最近の調査では太古の火星には水があった可能性があるそうだ。ちなみに、地球から太陽までの距離は1億5千万キロ。太陽が「ピカっ」と光ってから地球に到達して嫁が「あたたかーい」と感じるまでの到達時間は8分だ。

じゃー、太陽系以外にもハビタブルゾーン(太陽からの距離がちょうどよい場所)は存在するのというと、なかなか難しい。

この広い宇宙には、地球のような水の惑星はかなりあると考えられているが、地球の場合はビックバンから、約10億年後に生命が発生していた。地球から一番近いハビタブルゾーンがてんびん座にあるグリーゼ581dだ。しかし、グリーゼ581dにたどり着くためには、現在のロケット技術では地球を出発してから、到着までに30万年もかかってしまう。1万人の乗組員達が1000世代かけて宇宙船で暮らさなければならない。こう数字をみると現実感があるなー。

じゃー水が存在して生命が存在していた場合でも、人類のように進化して文明を持つことができるのだろうか?

それをやっているのが地球外知的生命体探査のSETI(Search for Extra-Terrestrial Intelligence)。宇宙から発信されている電波を巨大アンテナで受信して即座に解析、電波を発信している文明を探す。逆に地球から電波を送信して、知的生命体に対して人類の存在を訴えかける手紙も送っている。

天文学者のドレイクが提唱した宇宙に存在する知的文明の数を推定する「ドレイクの方程式」によると、この宇宙には10,000個の知的文明が存在すると考えられている。SETIで有名なカール・セーガンは1,000,000個。天文学者と敵対する生物学者に至っては、この宇宙に存在する人類は地球のみと極めて悲観的な意見を述べている。
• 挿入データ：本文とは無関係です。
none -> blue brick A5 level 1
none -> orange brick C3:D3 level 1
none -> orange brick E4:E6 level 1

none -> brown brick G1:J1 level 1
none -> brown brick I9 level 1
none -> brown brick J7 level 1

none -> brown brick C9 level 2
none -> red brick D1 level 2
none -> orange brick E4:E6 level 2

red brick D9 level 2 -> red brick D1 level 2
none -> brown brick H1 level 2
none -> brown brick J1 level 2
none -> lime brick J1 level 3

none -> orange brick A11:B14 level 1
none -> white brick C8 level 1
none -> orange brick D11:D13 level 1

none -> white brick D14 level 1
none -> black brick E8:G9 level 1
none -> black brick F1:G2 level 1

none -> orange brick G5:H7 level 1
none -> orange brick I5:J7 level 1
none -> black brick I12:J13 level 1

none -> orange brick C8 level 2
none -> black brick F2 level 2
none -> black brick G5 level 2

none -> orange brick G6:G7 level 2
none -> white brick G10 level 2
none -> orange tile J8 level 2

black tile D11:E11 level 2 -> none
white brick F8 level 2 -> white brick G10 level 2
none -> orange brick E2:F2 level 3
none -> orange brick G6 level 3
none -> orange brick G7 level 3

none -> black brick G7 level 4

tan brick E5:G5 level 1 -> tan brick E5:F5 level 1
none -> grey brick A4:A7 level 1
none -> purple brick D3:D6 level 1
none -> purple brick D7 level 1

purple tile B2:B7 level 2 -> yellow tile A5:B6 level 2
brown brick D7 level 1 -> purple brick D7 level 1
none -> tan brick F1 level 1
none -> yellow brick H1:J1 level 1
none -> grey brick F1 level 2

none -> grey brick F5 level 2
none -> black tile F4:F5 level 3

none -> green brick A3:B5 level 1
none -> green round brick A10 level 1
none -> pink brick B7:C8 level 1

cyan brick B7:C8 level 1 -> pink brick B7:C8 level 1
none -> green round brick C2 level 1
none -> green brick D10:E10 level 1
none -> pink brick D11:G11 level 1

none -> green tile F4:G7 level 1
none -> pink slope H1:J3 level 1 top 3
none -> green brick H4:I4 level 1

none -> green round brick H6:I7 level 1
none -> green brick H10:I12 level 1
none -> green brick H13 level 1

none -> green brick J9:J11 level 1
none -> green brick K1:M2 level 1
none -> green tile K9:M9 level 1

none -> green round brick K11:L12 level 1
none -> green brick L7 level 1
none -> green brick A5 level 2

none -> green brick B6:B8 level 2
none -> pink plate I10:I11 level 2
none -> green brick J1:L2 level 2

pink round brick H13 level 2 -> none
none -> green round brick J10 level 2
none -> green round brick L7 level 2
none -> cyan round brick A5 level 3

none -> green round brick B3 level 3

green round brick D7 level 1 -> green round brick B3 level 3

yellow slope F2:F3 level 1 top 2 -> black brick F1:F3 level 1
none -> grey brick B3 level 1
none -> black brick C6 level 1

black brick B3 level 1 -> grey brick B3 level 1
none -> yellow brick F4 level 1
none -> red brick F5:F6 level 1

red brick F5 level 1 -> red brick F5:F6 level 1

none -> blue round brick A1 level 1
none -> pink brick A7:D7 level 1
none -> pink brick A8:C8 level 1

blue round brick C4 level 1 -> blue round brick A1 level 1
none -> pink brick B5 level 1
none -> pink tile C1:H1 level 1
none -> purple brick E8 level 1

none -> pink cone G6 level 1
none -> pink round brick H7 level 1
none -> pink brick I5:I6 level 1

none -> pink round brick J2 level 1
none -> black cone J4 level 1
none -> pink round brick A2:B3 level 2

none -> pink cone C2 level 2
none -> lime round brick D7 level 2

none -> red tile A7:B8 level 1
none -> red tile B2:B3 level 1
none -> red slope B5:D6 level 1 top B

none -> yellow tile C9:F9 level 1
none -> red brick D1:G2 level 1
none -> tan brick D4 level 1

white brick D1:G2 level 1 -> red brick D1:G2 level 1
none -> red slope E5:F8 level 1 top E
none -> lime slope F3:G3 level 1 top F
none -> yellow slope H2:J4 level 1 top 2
しかし、楽観的に考えればアンドロメダ座にある惑星の数は3千億個もあるのだから、その内の1%の確立で文明が存在すると仮定すると3千万個の地球型惑星があるかもしれないのだ。

ちなみに、今回のイベントの本当の目的は4月に発売する学研の3DSソフト「Earthpedia」を買ってよねというお話だった。

最後のQ&Aから抜粋

Q 太陽に寿命があるそうですが、いつ消滅しますか?
A 100億年後。

太陽が死ぬときは、膨れて地球が死ぬ。こえー
宇宙が生まれてから45億6千万年経っている。54億年後には太陽が膨張して、
地球は灼熱になって大気がなくなり人類全滅となる。

Q 暗黒物質、エネルギーのことはどのくらいわかっていますか?宇宙の広がりはどこかで限界が来るのですか?また、宇宙が広がっても星と星の間は広がりませんか?

A 宇宙に存在するダークマターには面白い性質があって、空間が2倍になるとエネルギーも2倍になる。しかし、それでもビックリップと呼ばれる宇宙に裂け目が出来て、星と星の間が広がり宇宙が崩壊すると思われる。

Q ビッグバンの前は何があったのですか?
A ビッグバン以前は時間が存在しなかったので、何もなかったと考えられる。正直わからない。

Q 今の時間の中に平行世界がある可能性はありますか?

ビッグバンが同時多発的に起きたと仮定すると、見えない場所で宇宙が生まれたと思われる。しかし平行世界同士が通信できないので、実証できない。

清水建設の月に太陽発電基地「ルナリング」を作り地球にエネルギーを電送するという計画も、なかなか狂っていて面白そうだった。